━━ RECORD EXTRACTS ━━
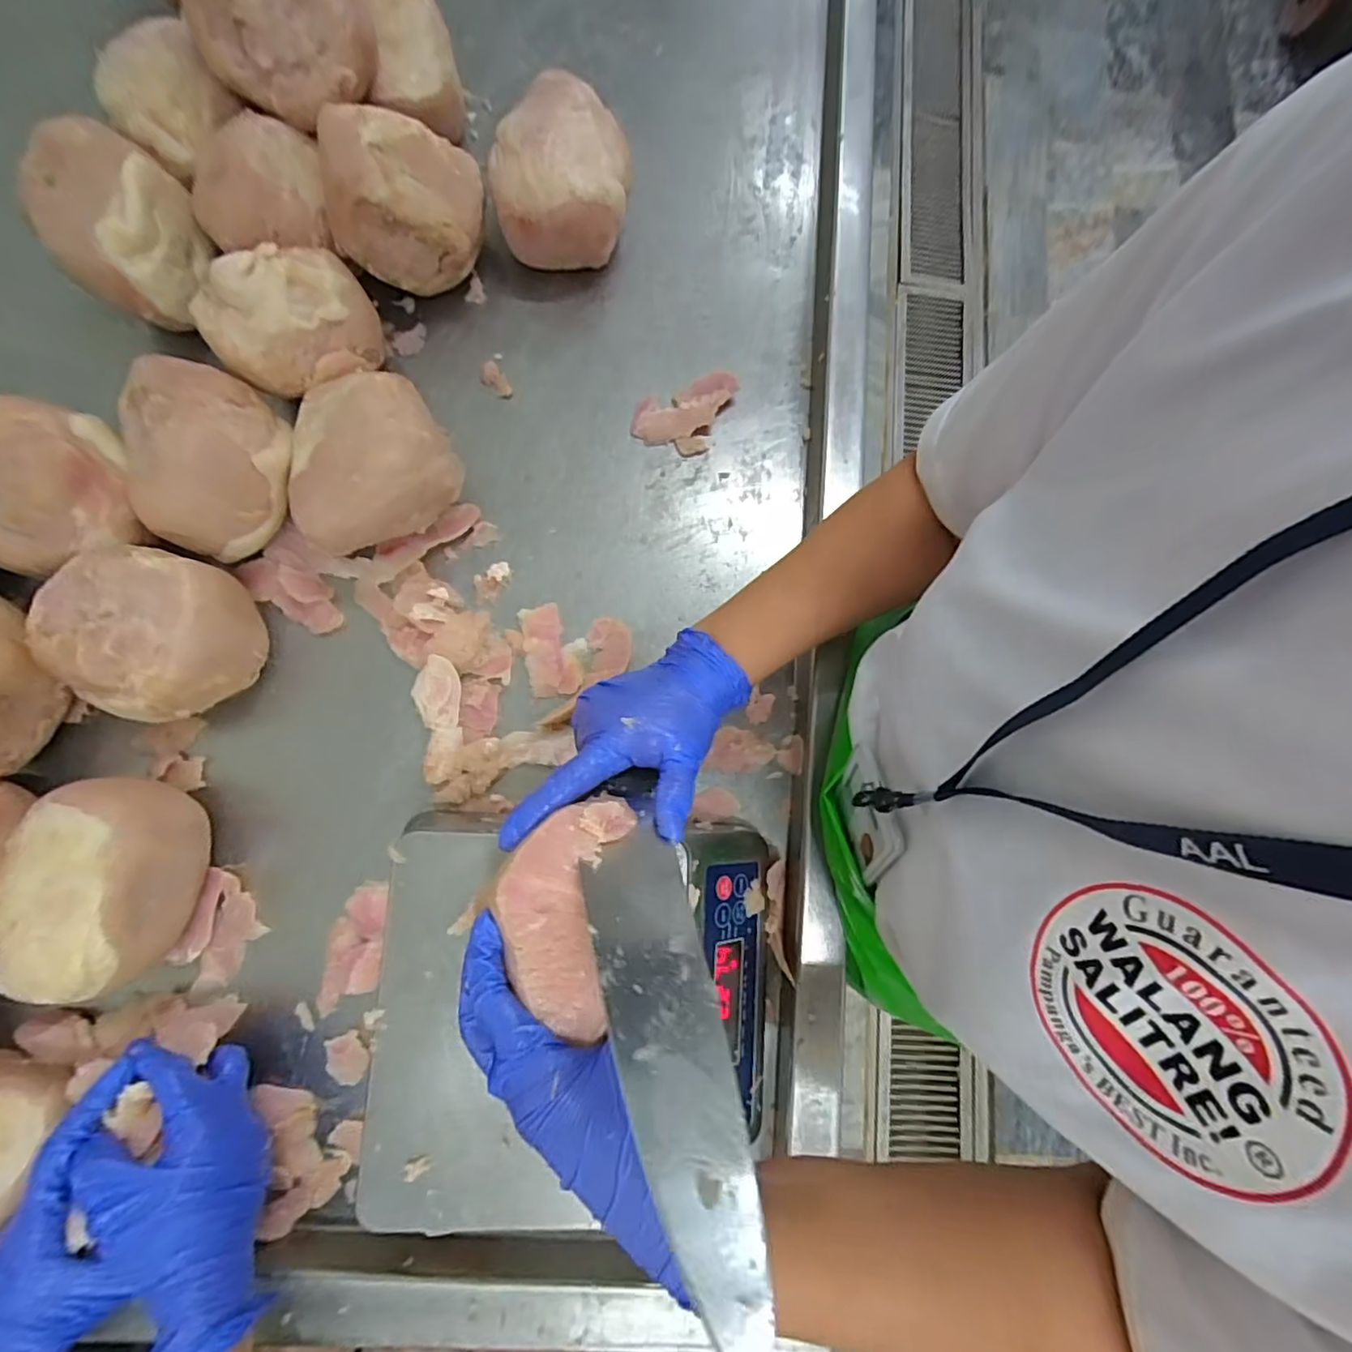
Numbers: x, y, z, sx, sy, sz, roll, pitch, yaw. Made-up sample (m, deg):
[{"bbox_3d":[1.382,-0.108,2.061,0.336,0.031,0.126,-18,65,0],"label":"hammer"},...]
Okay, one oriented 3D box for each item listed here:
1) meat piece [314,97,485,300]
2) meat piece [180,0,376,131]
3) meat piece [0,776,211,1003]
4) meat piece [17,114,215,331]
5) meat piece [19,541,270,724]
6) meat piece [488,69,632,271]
━━━
━━ RECORD EXTRACTS ━━
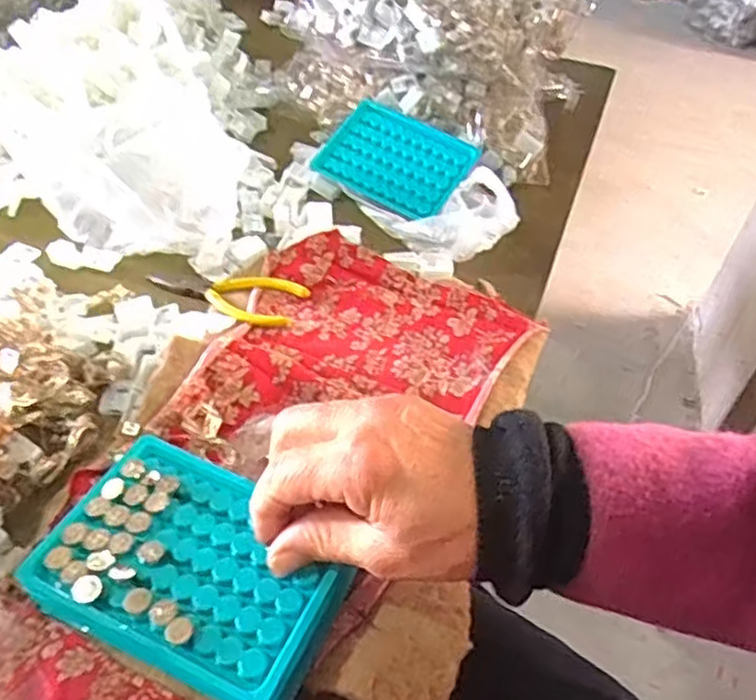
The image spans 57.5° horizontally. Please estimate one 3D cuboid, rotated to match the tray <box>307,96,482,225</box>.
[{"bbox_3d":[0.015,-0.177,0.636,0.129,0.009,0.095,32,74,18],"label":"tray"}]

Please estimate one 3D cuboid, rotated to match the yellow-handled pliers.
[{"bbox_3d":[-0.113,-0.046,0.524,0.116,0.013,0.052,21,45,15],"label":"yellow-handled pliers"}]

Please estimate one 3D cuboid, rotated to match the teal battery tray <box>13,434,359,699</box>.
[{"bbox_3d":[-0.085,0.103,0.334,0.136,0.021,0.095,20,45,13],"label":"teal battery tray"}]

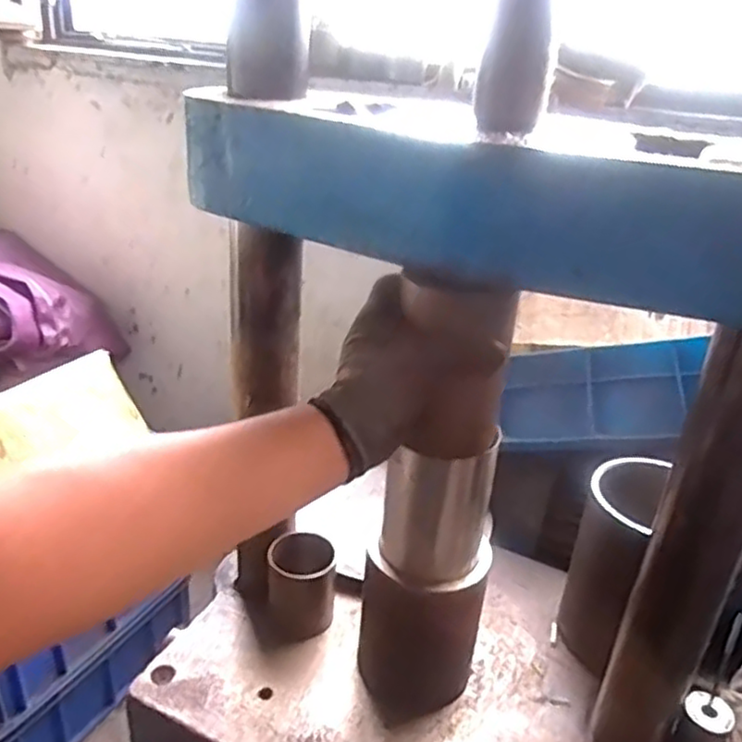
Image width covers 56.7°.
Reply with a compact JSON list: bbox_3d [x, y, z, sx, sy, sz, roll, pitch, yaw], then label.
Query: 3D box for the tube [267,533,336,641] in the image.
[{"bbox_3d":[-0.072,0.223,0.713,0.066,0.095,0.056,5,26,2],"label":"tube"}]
━━━
Your task is to retype the entries verbatim, starting with the line that holds "4) meat piece [17,114,215,331]" and stopping after the line that holds "6) meat piece [488,69,632,271]".

4) meat piece [17,114,215,331]
5) meat piece [19,541,270,724]
6) meat piece [488,69,632,271]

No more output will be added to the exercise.